Il fattaccio ha dato vita ad un parapiglia che ha costretto l'arbitro ad interrompere il match per una ventina di minuti, affidandosi ad un maxi recupero nel finale.
Nella giornata di martedì, i New York Red Bulls, con un comunicato, hanno preso le distanze dal comportamento di Vanzeir che, a sua volta, si è scusato.
"Mi scuso sinceramente, farò tutto il possibile per essere parte del cambiamento che deve avvenire in questo sport e nel nostro mondo. Voglio anche scusarmi con i miei compagni di squadra, gli allenatori, la dirigenza e i nostri tifosi. Ho commesso un errore e prenderò tutte le misure necessarie per crescere.
Accetto la piena responsabilità per le mie azioni. Sebbene non intendessi causare alcun danno o offesa con il mio linguaggio, so di averlo fatto e per questo sono profondamente dispiaciuto.
Accetterò qualsiasi sospensione, multa e intervento di supporto che proverrà dalla Major League Soccer e dal club.

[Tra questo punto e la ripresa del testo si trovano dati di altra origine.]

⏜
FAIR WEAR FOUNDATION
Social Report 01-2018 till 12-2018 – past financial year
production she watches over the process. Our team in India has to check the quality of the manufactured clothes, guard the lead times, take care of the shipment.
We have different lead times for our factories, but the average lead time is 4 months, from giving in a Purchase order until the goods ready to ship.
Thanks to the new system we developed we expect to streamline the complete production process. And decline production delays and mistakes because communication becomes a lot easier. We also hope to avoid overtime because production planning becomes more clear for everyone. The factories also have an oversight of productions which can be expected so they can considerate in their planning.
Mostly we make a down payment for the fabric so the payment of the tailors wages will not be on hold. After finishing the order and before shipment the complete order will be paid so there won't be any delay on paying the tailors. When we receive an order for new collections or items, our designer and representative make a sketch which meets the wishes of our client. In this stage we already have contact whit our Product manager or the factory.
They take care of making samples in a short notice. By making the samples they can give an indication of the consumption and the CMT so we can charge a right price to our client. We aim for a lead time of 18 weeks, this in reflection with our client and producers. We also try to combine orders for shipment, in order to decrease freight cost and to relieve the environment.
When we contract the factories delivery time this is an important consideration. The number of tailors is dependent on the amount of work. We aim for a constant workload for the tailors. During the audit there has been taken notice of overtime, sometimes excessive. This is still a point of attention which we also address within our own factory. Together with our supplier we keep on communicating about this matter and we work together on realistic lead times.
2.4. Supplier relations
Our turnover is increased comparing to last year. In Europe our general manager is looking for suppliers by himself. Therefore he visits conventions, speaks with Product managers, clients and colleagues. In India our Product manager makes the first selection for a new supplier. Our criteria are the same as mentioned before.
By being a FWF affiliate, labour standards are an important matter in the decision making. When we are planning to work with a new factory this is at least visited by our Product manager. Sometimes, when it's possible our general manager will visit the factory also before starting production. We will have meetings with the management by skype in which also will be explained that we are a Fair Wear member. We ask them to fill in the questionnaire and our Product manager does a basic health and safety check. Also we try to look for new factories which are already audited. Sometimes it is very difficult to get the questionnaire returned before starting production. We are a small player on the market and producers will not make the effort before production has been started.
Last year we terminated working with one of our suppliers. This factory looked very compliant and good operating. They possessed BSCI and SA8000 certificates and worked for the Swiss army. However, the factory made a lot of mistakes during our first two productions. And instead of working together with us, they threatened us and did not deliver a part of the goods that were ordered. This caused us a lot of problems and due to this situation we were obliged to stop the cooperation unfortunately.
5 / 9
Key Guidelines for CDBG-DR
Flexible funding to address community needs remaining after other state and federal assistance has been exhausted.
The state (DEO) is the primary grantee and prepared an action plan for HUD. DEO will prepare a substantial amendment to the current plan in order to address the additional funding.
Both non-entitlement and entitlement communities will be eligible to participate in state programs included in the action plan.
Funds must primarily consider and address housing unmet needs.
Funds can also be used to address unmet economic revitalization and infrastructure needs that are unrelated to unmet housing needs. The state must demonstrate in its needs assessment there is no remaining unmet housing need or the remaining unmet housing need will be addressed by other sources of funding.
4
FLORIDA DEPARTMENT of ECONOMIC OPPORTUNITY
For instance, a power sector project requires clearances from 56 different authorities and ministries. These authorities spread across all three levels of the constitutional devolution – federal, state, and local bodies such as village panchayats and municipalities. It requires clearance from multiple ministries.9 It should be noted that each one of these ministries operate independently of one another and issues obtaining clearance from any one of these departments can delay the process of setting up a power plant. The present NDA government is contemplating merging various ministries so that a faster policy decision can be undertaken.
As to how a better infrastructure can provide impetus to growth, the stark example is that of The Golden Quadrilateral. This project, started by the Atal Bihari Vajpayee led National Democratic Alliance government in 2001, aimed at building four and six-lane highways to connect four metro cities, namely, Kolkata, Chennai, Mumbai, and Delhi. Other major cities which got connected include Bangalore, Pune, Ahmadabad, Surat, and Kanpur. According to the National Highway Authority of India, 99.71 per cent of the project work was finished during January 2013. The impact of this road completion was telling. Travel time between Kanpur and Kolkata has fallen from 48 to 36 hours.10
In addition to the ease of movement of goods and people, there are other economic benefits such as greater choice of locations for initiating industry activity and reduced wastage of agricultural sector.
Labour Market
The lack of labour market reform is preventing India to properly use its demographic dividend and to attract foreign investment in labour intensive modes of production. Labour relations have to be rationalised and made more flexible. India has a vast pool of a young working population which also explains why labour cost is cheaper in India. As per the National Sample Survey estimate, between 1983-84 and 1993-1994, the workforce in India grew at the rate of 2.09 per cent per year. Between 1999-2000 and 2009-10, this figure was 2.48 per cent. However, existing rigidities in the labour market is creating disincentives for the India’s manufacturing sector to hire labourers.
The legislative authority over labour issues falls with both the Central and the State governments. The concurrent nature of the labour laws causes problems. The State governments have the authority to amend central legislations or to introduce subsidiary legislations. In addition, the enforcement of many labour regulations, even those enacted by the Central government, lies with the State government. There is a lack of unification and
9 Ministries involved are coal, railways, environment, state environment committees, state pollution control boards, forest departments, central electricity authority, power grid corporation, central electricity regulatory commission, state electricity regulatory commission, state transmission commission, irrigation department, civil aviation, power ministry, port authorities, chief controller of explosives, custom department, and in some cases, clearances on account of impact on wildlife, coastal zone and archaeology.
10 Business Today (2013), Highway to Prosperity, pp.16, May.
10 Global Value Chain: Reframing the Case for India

Userò questa opportunità per migliorare me stesso, riflettere e dedicare il mio tempo e i miei sforzi a lavorare con organizzazioni che affrontano l'ingiustizia razziale".
La punizione della MLS è puntualmente arrivata giovedì, quando è stata annunciata la squalifica di Vanzeir per sei giornate, oltre ad una sanzione economica dall'importo non rivelato.
Fino al termine di maggio, Vanzeir non potrà partecipare nemmeno al Lamar Hunt U.S. Open Cup, alle partite di MLS NEXT Pro e a gare amichevoli; inoltre dovrà prendere parte a sessioni formative, nonché ad un programma di pratiche riparatrici.